>> begin Records provided

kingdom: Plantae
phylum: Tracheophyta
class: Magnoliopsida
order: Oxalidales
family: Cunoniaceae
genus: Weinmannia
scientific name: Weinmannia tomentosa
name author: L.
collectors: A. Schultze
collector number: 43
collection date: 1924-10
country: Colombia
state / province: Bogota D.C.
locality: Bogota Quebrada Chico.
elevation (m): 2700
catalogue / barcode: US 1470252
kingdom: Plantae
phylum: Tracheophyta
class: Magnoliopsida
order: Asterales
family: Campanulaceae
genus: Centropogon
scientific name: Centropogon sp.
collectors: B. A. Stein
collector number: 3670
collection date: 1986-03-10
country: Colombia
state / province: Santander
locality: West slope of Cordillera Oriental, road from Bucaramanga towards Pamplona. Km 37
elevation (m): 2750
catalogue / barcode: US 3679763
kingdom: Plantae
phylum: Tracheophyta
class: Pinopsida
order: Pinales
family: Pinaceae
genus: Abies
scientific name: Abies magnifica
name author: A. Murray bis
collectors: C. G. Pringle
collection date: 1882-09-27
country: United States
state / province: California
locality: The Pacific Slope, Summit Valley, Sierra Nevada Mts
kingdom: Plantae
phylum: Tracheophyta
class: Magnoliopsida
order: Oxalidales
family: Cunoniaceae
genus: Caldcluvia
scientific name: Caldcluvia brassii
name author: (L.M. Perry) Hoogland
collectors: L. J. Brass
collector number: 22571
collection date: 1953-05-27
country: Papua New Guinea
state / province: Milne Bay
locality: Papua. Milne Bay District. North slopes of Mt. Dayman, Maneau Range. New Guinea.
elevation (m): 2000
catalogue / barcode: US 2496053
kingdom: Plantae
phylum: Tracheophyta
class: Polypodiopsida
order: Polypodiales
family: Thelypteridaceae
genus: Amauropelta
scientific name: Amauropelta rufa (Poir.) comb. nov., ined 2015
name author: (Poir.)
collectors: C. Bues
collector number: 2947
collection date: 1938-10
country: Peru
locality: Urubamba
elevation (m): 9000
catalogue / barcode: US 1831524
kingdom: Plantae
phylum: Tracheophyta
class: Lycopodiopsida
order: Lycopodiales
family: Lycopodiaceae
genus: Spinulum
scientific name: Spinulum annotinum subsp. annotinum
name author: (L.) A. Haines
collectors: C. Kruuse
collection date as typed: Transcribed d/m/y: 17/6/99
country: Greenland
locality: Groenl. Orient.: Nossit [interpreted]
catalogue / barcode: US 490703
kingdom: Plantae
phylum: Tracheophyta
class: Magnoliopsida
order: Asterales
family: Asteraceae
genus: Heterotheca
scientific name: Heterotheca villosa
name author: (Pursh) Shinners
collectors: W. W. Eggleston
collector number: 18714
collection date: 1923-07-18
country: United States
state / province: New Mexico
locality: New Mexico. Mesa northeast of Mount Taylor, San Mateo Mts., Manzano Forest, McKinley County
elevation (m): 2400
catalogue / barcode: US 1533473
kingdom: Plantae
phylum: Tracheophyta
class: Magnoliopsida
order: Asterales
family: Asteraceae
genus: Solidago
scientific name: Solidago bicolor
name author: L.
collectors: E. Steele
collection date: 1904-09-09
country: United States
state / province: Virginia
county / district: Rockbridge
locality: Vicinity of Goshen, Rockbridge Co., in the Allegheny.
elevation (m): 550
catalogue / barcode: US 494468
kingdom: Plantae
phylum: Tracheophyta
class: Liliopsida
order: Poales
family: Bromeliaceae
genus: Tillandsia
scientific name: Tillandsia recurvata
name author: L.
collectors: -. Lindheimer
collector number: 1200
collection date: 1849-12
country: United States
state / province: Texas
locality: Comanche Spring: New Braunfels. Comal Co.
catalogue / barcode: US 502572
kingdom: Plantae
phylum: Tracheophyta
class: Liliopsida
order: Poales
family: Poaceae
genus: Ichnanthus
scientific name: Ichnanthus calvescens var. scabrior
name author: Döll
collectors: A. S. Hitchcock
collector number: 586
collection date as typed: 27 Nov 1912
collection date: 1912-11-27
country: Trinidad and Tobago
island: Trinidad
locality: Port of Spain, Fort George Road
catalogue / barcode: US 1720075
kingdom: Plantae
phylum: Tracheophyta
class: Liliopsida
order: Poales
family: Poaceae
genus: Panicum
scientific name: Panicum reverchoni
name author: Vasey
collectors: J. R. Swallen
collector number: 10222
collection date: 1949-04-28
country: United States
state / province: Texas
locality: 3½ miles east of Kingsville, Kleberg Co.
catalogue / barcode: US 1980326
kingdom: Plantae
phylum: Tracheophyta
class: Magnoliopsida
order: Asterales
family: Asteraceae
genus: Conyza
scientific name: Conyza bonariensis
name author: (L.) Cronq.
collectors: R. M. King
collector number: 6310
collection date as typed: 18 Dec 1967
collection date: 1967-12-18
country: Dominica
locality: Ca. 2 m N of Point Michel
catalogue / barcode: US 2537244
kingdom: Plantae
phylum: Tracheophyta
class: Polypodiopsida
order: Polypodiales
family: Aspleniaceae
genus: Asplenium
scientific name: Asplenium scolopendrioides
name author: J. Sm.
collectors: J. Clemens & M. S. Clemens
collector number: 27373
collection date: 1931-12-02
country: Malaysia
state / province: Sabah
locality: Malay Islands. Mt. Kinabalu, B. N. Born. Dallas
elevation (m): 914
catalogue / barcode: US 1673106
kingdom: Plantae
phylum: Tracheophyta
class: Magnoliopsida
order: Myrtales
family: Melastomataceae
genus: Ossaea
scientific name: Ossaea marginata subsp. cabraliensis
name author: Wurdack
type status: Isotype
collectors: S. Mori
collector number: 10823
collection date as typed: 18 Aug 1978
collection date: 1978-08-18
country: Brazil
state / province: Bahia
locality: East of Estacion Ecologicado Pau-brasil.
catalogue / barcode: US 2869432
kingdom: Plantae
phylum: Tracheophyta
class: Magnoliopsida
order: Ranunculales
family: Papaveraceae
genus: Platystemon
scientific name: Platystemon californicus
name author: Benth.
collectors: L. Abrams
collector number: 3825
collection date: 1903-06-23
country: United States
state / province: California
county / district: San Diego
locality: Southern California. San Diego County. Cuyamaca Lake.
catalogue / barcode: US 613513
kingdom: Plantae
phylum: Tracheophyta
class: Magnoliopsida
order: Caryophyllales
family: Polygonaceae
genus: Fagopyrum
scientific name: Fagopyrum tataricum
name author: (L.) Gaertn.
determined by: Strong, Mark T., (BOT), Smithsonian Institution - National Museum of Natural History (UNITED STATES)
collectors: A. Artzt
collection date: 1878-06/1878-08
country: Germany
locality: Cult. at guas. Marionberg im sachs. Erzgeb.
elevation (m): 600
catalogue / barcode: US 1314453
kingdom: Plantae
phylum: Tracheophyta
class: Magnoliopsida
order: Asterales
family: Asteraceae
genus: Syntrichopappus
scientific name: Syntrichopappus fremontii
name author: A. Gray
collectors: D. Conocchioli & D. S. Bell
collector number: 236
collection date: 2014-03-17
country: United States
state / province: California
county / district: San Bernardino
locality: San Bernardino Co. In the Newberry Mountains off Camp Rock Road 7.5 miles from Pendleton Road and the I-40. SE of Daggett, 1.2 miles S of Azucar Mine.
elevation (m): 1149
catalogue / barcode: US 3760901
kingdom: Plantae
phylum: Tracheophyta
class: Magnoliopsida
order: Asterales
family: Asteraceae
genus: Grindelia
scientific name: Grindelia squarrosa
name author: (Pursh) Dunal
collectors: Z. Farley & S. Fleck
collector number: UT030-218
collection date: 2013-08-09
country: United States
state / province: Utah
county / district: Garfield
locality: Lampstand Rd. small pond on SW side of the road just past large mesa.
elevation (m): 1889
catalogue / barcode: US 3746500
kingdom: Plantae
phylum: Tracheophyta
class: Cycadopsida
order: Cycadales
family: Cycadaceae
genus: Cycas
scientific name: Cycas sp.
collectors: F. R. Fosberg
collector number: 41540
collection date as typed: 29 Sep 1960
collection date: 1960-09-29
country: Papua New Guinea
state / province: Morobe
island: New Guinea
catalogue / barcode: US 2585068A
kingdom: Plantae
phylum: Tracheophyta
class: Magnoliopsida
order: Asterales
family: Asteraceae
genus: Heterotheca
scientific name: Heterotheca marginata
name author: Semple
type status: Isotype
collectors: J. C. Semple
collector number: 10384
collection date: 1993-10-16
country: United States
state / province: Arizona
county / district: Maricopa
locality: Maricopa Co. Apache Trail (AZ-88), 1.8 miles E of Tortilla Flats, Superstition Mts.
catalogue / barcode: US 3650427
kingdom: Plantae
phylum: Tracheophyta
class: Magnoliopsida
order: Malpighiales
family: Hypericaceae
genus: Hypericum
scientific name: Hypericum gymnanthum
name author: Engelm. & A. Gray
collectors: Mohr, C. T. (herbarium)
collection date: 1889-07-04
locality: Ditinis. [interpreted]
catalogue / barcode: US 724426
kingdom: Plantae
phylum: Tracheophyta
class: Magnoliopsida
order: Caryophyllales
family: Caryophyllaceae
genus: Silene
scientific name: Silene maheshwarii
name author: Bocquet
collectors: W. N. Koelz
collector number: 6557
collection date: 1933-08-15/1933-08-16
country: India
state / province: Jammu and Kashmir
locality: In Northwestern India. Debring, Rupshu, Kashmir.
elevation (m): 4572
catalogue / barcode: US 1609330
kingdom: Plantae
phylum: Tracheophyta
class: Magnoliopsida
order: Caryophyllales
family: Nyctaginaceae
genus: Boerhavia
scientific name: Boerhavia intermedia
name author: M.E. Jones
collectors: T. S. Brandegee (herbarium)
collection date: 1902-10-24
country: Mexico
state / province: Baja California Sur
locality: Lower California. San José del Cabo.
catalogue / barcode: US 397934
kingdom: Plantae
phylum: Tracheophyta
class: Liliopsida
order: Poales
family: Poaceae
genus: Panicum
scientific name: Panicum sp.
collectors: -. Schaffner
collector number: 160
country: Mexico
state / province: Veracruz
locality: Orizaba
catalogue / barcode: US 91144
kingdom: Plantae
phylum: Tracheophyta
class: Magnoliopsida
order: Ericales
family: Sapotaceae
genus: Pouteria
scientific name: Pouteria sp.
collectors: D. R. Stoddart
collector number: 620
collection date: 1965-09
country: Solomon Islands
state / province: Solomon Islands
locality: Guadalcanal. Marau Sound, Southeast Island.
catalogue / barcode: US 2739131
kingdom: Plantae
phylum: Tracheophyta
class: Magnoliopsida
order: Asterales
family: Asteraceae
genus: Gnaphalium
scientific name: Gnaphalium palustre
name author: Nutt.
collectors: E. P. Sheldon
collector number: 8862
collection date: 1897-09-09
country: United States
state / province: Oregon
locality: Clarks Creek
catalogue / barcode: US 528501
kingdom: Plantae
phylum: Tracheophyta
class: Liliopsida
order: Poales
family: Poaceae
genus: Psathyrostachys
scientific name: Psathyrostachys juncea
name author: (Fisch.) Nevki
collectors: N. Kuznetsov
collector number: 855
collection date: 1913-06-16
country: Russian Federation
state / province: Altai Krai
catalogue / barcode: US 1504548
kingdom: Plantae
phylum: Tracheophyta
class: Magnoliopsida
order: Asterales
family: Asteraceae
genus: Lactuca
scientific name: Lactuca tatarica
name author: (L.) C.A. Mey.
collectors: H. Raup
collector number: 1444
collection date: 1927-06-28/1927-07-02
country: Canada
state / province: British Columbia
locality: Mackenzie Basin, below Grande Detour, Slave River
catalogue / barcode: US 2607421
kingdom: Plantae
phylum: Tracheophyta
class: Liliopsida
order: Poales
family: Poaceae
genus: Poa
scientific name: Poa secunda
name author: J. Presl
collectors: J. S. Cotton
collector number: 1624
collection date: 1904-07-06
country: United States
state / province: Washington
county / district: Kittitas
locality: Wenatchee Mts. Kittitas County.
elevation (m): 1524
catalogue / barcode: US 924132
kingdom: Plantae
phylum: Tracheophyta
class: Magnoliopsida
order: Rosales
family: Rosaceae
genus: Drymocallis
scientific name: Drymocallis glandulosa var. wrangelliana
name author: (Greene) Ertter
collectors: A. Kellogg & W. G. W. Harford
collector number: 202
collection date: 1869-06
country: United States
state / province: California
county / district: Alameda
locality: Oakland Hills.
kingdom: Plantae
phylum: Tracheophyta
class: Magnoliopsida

>> end Records provided

• _Written exercise_
Copy out the lines word for word, from the very first one through the line with "scientific name: Caldcluvia brassii", including both.

• _Reply_
kingdom: Plantae
phylum: Tracheophyta
class: Magnoliopsida
order: Oxalidales
family: Cunoniaceae
genus: Weinmannia
scientific name: Weinmannia tomentosa
name author: L.
collectors: A. Schultze
collector number: 43
collection date: 1924-10
country: Colombia
state / province: Bogota D.C.
locality: Bogota Quebrada Chico.
elevation (m): 2700
catalogue / barcode: US 1470252
kingdom: Plantae
phylum: Tracheophyta
class: Magnoliopsida
order: Asterales
family: Campanulaceae
genus: Centropogon
scientific name: Centropogon sp.
collectors: B. A. Stein
collector number: 3670
collection date: 1986-03-10
country: Colombia
state / province: Santander
locality: West slope of Cordillera Oriental, road from Bucaramanga towards Pamplona. Km 37
elevation (m): 2750
catalogue / barcode: US 3679763
kingdom: Plantae
phylum: Tracheophyta
class: Pinopsida
order: Pinales
family: Pinaceae
genus: Abies
scientific name: Abies magnifica
name author: A. Murray bis
collectors: C. G. Pringle
collection date: 1882-09-27
country: United States
state / province: California
locality: The Pacific Slope, Summit Valley, Sierra Nevada Mts
kingdom: Plantae
phylum: Tracheophyta
class: Magnoliopsida
order: Oxalidales
family: Cunoniaceae
genus: Caldcluvia
scientific name: Caldcluvia brassii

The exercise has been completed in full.